Texte fourni —

Il est le dernier producteur français de cochonnets. Depuis Jeurre, ses buts sont expédiés dans le monde entier. Et séduisent les entreprises qui les transforment en objets publicitaires.
Si vous jouez aux boules, pétanque ou lyonnaise, vous devez forcément lancer un cochonnet jurassien ! Mieux, vous avez en mains un cochonnet venu tout droit des tours à bois de la petite entreprise Monneret à Jeurre. Cette tournerie, tout ce qu’il y a de plus traditionnelle, est devenue la référence mondiale du « but », comme on dit dans le jargon bouliste. Une de ces réalités jurassiennes qui entretiennent le mythe du savoir-faire local : des ateliers qui fleurent bon le XIXe siècle avec poussière de bois et copeaux en veux-tu en voilà, mais la tête déjà entièrement tournée vers les Jeux Olympiques de Paris en 2024.
La tournerie n’est pas morte
Image d’Épinal de l’artisanat haut-jurassien, la tournerie sur bois s’est réduite comme peau de chagrin. Au fil des ans, cette activité née il y a quinze siècles a laissé place à des matières plus faciles à façonner et moins chères à produire, dont le plastique n’est que l’emblème. Résultat, en quelques dizaines d’années, le chapelet d’ateliers qui parsemaient les vallées de la Bienne, du Tacon, de la Valouse et du Suran a disparu. Rangé dans les livres ou au fond des mémoires.

Consigne —
Résumez en deux phrases le texte sur les cochonnets de Jeurre.

Extraits de données —

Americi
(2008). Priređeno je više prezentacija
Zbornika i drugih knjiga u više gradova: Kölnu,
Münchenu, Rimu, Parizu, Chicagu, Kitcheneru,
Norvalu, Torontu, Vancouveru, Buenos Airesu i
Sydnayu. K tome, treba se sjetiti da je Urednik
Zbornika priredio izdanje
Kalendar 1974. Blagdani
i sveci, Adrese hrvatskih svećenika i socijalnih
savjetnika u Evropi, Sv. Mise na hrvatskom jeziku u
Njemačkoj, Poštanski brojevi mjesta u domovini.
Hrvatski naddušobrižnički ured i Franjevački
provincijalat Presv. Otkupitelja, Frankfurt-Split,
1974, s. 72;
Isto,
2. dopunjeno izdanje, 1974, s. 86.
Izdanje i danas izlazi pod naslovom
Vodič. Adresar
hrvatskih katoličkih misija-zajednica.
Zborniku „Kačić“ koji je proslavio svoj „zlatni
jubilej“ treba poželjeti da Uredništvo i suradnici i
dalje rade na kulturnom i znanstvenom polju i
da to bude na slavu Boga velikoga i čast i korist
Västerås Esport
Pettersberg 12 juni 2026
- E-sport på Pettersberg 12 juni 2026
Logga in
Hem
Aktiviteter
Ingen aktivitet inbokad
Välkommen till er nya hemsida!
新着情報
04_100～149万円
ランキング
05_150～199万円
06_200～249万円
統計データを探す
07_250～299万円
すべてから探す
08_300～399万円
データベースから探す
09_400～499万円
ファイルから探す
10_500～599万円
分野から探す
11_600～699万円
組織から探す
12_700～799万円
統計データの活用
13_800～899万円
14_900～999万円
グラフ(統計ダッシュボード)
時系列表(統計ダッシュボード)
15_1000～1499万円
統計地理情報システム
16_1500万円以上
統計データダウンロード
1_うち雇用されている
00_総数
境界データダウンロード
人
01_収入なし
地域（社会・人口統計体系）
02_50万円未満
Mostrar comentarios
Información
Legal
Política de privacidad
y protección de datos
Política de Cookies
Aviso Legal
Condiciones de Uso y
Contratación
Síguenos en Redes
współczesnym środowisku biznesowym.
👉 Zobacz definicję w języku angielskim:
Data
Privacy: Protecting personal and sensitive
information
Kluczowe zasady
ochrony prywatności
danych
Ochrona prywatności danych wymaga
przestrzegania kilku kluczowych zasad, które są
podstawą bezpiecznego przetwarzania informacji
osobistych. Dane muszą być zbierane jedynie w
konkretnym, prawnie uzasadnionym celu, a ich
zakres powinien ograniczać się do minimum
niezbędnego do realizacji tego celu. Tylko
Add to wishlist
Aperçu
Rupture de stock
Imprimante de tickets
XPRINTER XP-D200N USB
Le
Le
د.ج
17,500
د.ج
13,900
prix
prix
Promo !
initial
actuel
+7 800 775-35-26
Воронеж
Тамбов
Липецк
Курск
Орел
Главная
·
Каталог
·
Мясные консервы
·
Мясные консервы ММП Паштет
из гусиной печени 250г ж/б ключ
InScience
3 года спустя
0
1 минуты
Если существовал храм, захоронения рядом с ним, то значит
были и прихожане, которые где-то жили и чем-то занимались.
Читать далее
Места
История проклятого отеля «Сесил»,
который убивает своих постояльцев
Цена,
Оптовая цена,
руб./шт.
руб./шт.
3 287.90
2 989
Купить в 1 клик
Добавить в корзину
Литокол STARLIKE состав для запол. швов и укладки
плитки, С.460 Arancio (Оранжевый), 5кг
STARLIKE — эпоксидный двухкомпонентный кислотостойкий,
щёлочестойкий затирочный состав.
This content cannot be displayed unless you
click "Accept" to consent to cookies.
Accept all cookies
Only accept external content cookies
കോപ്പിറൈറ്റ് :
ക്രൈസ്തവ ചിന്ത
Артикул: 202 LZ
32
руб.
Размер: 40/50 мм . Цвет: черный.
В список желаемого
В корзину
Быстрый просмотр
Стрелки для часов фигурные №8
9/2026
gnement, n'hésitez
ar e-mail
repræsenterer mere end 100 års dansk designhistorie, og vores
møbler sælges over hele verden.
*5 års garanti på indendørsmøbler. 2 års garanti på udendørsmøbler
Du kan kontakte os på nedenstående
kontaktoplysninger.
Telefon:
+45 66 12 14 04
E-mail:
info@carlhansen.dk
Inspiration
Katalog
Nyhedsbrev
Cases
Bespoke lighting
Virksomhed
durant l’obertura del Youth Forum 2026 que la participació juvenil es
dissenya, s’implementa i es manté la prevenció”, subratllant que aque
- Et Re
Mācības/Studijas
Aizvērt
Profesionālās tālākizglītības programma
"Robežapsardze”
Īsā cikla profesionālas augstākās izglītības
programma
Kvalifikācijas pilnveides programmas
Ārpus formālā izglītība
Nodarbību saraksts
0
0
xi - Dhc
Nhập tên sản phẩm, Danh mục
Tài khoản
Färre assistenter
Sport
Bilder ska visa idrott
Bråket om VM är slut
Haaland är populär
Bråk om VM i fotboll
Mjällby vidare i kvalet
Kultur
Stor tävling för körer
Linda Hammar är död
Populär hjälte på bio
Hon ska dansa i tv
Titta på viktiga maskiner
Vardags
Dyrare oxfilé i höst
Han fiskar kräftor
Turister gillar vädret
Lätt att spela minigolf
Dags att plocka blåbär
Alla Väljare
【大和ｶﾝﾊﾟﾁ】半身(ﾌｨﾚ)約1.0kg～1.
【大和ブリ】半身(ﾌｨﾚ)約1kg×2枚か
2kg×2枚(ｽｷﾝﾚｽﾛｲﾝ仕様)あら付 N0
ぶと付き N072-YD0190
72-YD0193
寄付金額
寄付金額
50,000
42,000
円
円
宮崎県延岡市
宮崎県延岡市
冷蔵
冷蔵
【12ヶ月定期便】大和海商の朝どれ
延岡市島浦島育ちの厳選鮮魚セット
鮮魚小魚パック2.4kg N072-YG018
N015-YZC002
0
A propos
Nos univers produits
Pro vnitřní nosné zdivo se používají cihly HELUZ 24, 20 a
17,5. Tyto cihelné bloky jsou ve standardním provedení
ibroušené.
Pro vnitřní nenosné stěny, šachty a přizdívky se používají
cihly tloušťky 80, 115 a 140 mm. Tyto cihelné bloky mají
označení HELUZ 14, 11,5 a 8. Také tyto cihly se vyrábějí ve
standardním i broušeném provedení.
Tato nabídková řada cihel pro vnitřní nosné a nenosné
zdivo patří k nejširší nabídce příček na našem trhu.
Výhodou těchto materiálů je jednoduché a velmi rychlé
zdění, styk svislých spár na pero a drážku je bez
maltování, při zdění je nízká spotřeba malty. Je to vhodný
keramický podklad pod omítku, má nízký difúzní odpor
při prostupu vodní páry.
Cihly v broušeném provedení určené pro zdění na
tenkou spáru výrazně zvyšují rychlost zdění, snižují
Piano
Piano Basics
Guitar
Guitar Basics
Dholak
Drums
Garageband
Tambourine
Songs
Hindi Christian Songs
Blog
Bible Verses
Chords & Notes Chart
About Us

Tâche réalisée —
Dernier producteur français de cochonnets, la tournerie traditionnelle Monneret, à Jeurre, est devenue la référence mondiale du « but » et expédie ses cochonnets dans le monde entier, notamment à des entreprises qui en font des objets publicitaires. La tournerie sur bois, activité née il y a quinze siècles, a pourtant fortement reculé face à des matières plus faciles à façonner et moins chères comme le plastique, si bien que les ateliers des vallées de la Bienne, du Tacon, de la Valouse et du Suran ont disparu en quelques dizaines d'années.